(Saved data entries)
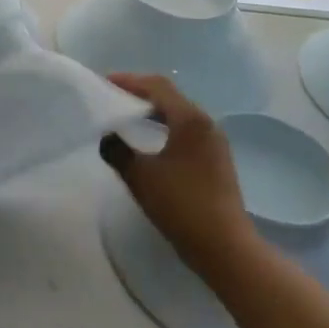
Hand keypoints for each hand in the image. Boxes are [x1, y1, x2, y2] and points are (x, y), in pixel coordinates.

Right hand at [100, 73, 252, 278]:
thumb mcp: (140, 176)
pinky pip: (186, 131)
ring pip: (179, 114)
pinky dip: (164, 127)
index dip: (129, 81)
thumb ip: (118, 150)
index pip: (157, 87)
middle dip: (140, 93)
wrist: (224, 246)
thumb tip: (107, 136)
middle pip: (170, 96)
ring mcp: (214, 142)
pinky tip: (149, 141)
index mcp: (190, 119)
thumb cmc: (181, 205)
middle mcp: (206, 124)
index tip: (104, 82)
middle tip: (112, 96)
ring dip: (153, 111)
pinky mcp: (216, 160)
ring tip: (127, 116)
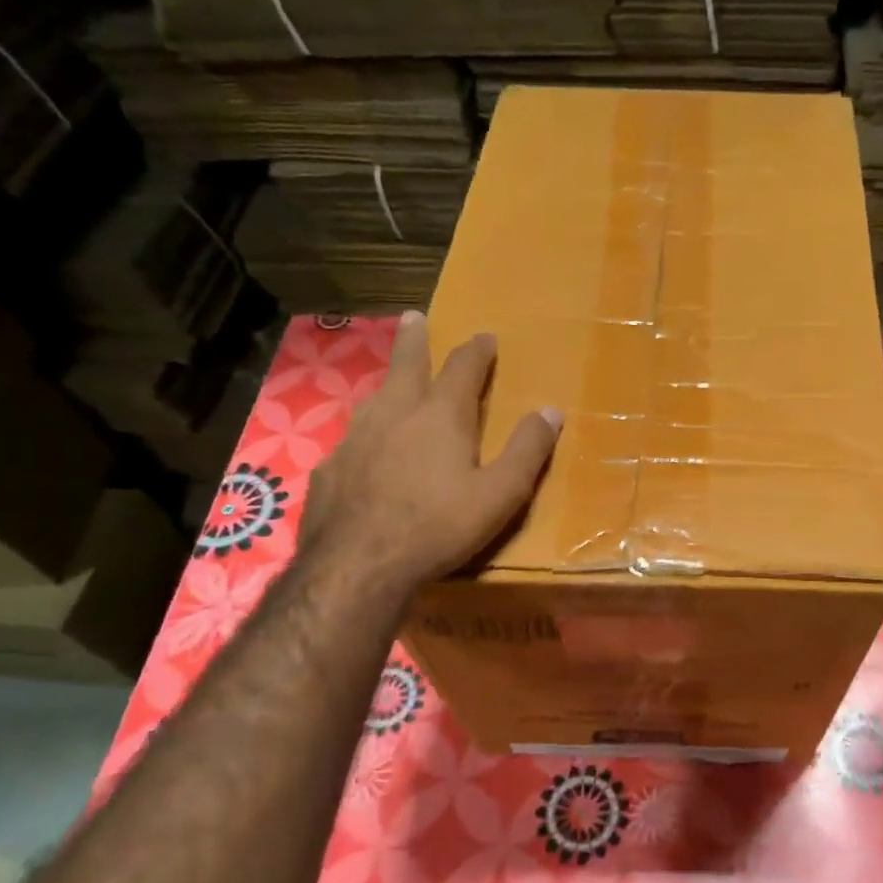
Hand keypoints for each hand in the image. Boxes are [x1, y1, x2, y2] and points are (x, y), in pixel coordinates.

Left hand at [297, 312, 560, 588]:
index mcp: (441, 416)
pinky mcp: (331, 467)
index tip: (484, 336)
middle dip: (415, 340)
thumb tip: (551, 411)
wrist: (358, 565)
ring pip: (375, 398)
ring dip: (389, 383)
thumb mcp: (501, 493)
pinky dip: (367, 433)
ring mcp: (356, 438)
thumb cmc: (439, 527)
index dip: (476, 351)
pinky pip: (353, 438)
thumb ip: (528, 450)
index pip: (463, 369)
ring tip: (394, 383)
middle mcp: (395, 414)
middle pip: (406, 365)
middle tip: (413, 317)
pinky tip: (366, 452)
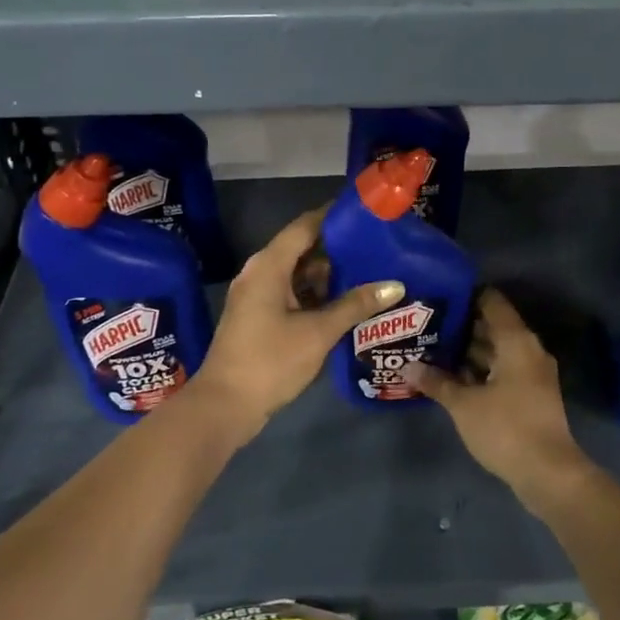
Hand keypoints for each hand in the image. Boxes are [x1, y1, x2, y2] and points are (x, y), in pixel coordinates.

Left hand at [189, 208, 403, 442]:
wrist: (225, 406)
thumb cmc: (270, 361)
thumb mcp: (318, 332)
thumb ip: (356, 305)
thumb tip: (395, 285)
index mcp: (269, 265)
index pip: (306, 226)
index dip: (335, 216)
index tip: (367, 212)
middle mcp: (260, 272)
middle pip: (303, 248)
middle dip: (338, 247)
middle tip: (377, 245)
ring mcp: (258, 295)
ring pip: (298, 273)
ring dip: (329, 274)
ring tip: (370, 271)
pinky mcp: (260, 316)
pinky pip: (292, 292)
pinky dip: (316, 294)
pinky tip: (346, 302)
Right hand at [406, 289, 595, 508]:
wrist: (548, 473)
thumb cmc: (505, 428)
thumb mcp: (464, 405)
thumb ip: (436, 382)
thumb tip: (408, 367)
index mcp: (516, 340)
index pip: (491, 301)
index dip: (464, 295)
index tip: (437, 296)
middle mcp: (528, 350)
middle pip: (492, 325)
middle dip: (460, 325)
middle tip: (425, 324)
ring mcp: (532, 374)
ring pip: (496, 350)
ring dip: (468, 350)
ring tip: (431, 348)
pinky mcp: (530, 395)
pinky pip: (501, 370)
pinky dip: (479, 370)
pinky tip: (451, 377)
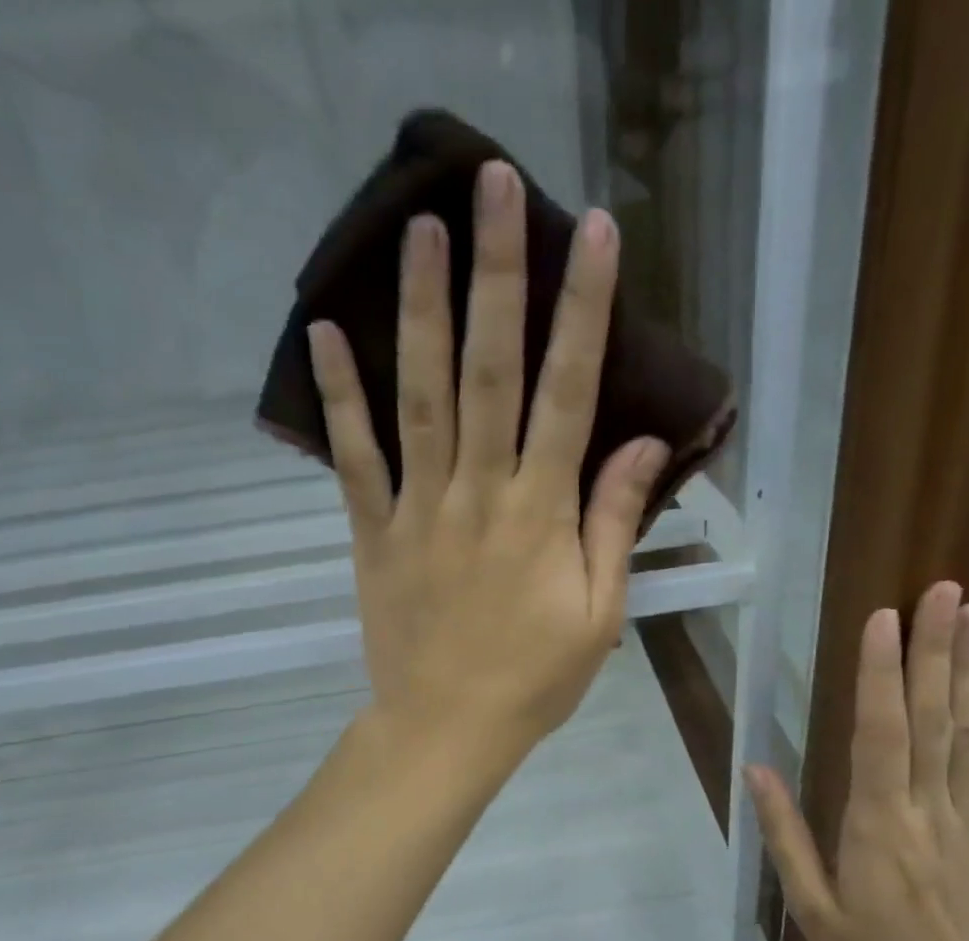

:: WHAT TO PRODUCE ::
What you return must match the records line for line, with the pictures left out.

:: THE COMPLETED TASK ::
Hand keypoints for each hand in the image. Boxes are [x1, y1, x2, y2] and points are (x, y), in pixel coordinates.

Right hand at [100, 73, 252, 278]:
thumb mcp: (140, 176)
pinky pip: (186, 131)
ring pip: (179, 114)
pinky dip: (164, 127)
index dip: (129, 81)
thumb ip: (118, 150)
index pip: (157, 87)
middle dip: (140, 93)
wrist: (224, 246)
thumb tip: (107, 136)
middle pip: (170, 96)
ring mcp: (214, 142)
pinky tip: (149, 141)
index mcp: (190, 119)
thumb cmc: (181, 205)
middle mcp: (206, 124)
index tip: (104, 82)
middle tip: (112, 96)
ring dip: (153, 111)
pinky mcp: (216, 160)
ring tip: (127, 116)
Hand keypoints for each hand in the image. Boxes are [x1, y1, x2, y2] and points are (x, y), in pixel coordinates.

Left hand at [297, 312, 560, 588]:
index mcp: (441, 416)
pinky mcp: (331, 467)
index tip: (484, 336)
middle dip: (415, 340)
thumb tip: (551, 411)
wrist: (358, 565)
ring pip: (375, 398)
ring dip: (389, 383)
thumb mcp: (501, 493)
pinky dip: (367, 433)
ring mcp: (356, 438)
thumb cmc: (439, 527)
index dip: (476, 351)
pinky pip: (353, 438)
thumb ip: (528, 450)
index pip: (463, 369)
ring tip: (394, 383)
middle mcp: (395, 414)
middle pip: (406, 365)
middle tip: (413, 317)
pinky tip: (366, 452)
Hand keypoints for each hand in the image. Boxes are [x1, y1, x2, y2] and points are (x, y), in pixel coordinates.

Left hand at [189, 208, 403, 442]:
wrist: (225, 406)
thumb cmc: (270, 361)
thumb mcp: (318, 332)
thumb ip: (356, 305)
thumb tip: (395, 285)
index mcp: (269, 265)
index pip: (306, 226)
index dip: (335, 216)
index tip: (367, 212)
middle mcp: (260, 272)
middle pip: (303, 248)
middle dip: (338, 247)
middle tip: (377, 245)
ring mcp: (258, 295)
ring pip: (298, 273)
ring dip: (329, 274)
ring tip: (370, 271)
pinky mcp: (260, 316)
pinky pip: (292, 292)
pinky dip: (316, 294)
pinky tip: (346, 302)
Right hand at [406, 289, 595, 508]:
wrist: (548, 473)
thumb cmc: (505, 428)
thumb mcp: (464, 405)
thumb ip: (436, 382)
thumb tip: (408, 367)
index mcp: (516, 340)
index pip: (491, 301)
index dip: (464, 295)
index tip: (437, 296)
middle mcp: (528, 350)
middle pip: (492, 325)
middle dip: (460, 325)
middle tip: (425, 324)
ring mcp: (532, 374)
ring pip: (496, 350)
ring dip: (468, 350)
ring tip: (431, 348)
pinky mcp: (530, 395)
pinky pip: (501, 370)
pinky dip: (479, 370)
pinky tip: (451, 377)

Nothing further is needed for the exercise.